ET AUX MOTIFS SUPPOSES ADOPTES QUE Sur l'obligation de reclassement ; qu'en vertu de l'article L. 1226-10 du Code du travail, « lorsque, à l'issue des périodes de suspension du contrat de travail consécutives à un accident du travail ou à une maladie professionnelle, le salarié est déclaré inapte par le médecin du travail à reprendre l'emploi qu'il occupait précédemment, l'employeur lui propose un autre emploi approprié à ses capacités. Cette proposition prend en compte, après avis des délégués du personnel, les conclusions écrites du médecin du travail et les indications qu'il formule sur l'aptitude du salarié à exercer l'une des tâches existant dans l'entreprise. L'emploi proposé est aussi comparable que possible à l'emploi précédemment occupé, au besoin par la mise en oeuvre de mesures telles que mutations, transformations de poste ou aménagement du temps de travail » ; que selon la jurisprudence, il appartient à l'employeur d'apporter la preuve de l'impossibilité où il se trouve de reclasser le salarié ; que la sanction de la violation de l'obligation de reclassement ne donne lieu au versement d'une indemnité pour licenciement sans cause réelle et sérieuse (Cass.Soc. 5 décembre 1995) ; que la recherche doit s'apprécier à l'intérieur du groupe auquel appartient l'employeur parmi les entreprises dont les activités, l'organisation ou le lieu d'exploitation lui permettent d'effectuer la mutation de tout ou partie du personnel (Cass. Soc. 19 mai 1998) ; qu'en l'espèce, la société VILLEROY et BOCH justifie avoir recherché dans quelques établissement du groupe un poste pour une salariée « inapte à tout poste dans l'entreprise » mais ne démontre pas avoir recherché un reclassement sur un « poste purement administratif sans aucune manutention » comme le premier examen médical l'envisageait ; que la recherche de reclassement n'a donc pas été sérieuse et sincère, ce qui a causé un préjudice manifeste à la salariée et retentit sur le caractère réel et sérieux de son licenciement.

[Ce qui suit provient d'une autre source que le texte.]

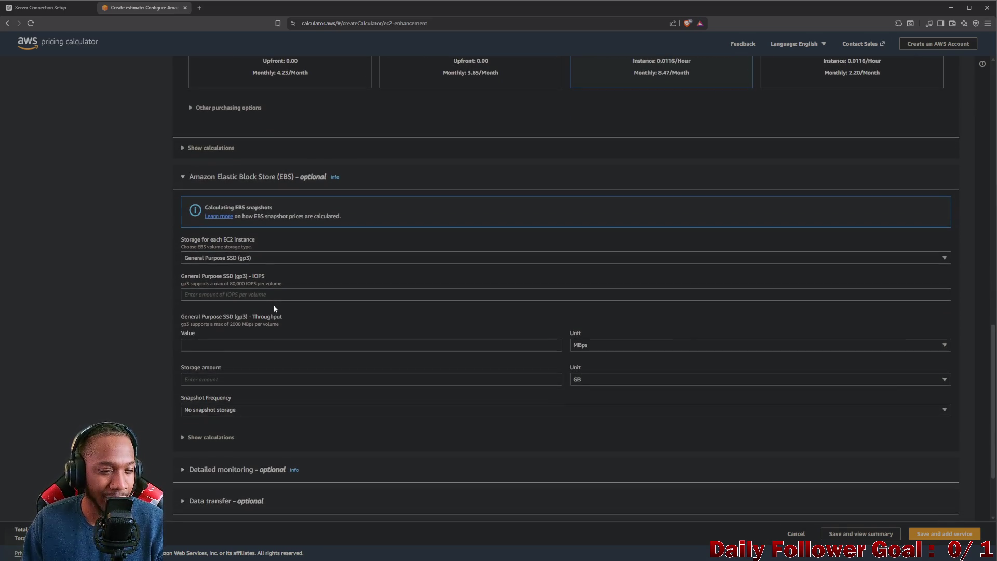
scroll(274, 308, down, 1)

1° - ALORS QUE seules les recherches de reclassement effectuées postérieurement à la seconde visite de reprise et compatibles avec les conclusions du médecin du travail émises au cours de cette dernière visite peuvent être prises en considération par les juges pour vérifier si l'employeur a satisfait à son obligation de reclassement ; qu'en l'espèce, il résulte de l'arrêt attaqué qu'à l'issue de la première visite de reprise du 1er août 2007, le médecin du travail avait déclaré la salariée inapte à son poste actuel de responsable de concession mais apte à un poste administratif sans aucune manutention et qu'à l'issue de la seconde visite de reprise du 17 août 2007, il l'avait finalement déclarée inapte à tout poste dans l'entreprise ; qu'en reprochant à l'employeur, par motifs propres et adoptés, de ne pas avoir réellement recherché, entre les deux visites, à reclasser la salariée à un poste administratif sans manutention lorsque l'employeur n'était tenu de procéder à une recherche de reclassement qu'à l'issue de la seconde visite de reprise et au regard des préconisations du second avis du médecin du travail qui ne visait plus l'aptitude à un poste administratif sans manutention, la Cour d'appel a violé les articles L. 1226-10, L. 1226-12 et R. 4624-31 du Code du travail.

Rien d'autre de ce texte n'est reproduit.